After Christmas in Suffolk, we had spent a very enjoyable few days back among friends in London. The highlight, for me and my stomach, was a visit to Everest Curry King, which I'd never called on in a quarter century in the capital, but which I could not commend more completely. Not only is the food amazing and the cheapest we've found anywhere in the country, but the people are so damn friendly. M recalled the occasion at the end of the nineties when we'd walked a group of drunk Geordies from the Blue Posts on Berwick Street to Leicester Square tube. 'Tha's fookin greet ovya man. I orlaz thought Cockneys was a reet buncha unfrenly coonts,' their translator offered as he groped for his Travelcard. We didn't tell him that he'd said that six times already, and that we were only doing it to prove him wrong.
After return visits to York and Richmond, Leeds revealed a lot of what we'd missed the first time, an inner city residential district with lots going for it, the waterways and industrial buildings, and in particular the breweries based in them. Northern Monk's Refectory was everything that the Magic Rock Tap wasn't, with the added bonus of a sign saying they'd spent £1872 replacing stolen glassware in the last year, and that they were "as tight as anyone else from Yorkshire," so if you liked their glasses so much, why didn't you just buy one? Durham, meanwhile, seems to be a city that is absolutely dependent on its university and its cathedral for the entirety of its identity.

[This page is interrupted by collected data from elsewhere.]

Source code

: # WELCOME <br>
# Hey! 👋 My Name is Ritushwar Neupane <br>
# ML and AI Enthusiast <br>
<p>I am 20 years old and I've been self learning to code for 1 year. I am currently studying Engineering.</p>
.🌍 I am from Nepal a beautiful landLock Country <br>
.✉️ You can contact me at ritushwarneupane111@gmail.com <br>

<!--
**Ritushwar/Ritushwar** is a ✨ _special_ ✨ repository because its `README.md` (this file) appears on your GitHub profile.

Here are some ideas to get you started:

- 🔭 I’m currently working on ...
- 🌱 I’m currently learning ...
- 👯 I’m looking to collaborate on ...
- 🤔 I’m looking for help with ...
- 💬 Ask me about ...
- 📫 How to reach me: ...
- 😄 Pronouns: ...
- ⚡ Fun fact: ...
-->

Take those institutions away, and the Jack Wills would go out of business, leaving little but the building works of desperate-looking redevelopment around the river on which my brother had shouted at teams of eight strong women at a time so long ago.
The boys set an excellent example of getting on board with this house thing, despite the fact that it couldn't be much further away from Worthing, which was their preference. They were cheered enough by the discovery of a decent sweetshop in the town that they turned from flat refusal to a kind of acceptance on a sixpence. This says much about the fickleness of kids but also their supportive relationship - having each other, and a place they can go for sugar, will be enough.
There are friendly faces everywhere you go, I'd told them as we were setting out in July, and we've seen dozens of them since, but now it looks like we will be living in the one town that is furthest away from any of them. The boys will make friends easily, I think (and hope), but what about their parents? And if Northern Monk are right about Yorkshire, to hell with friends, what about customers?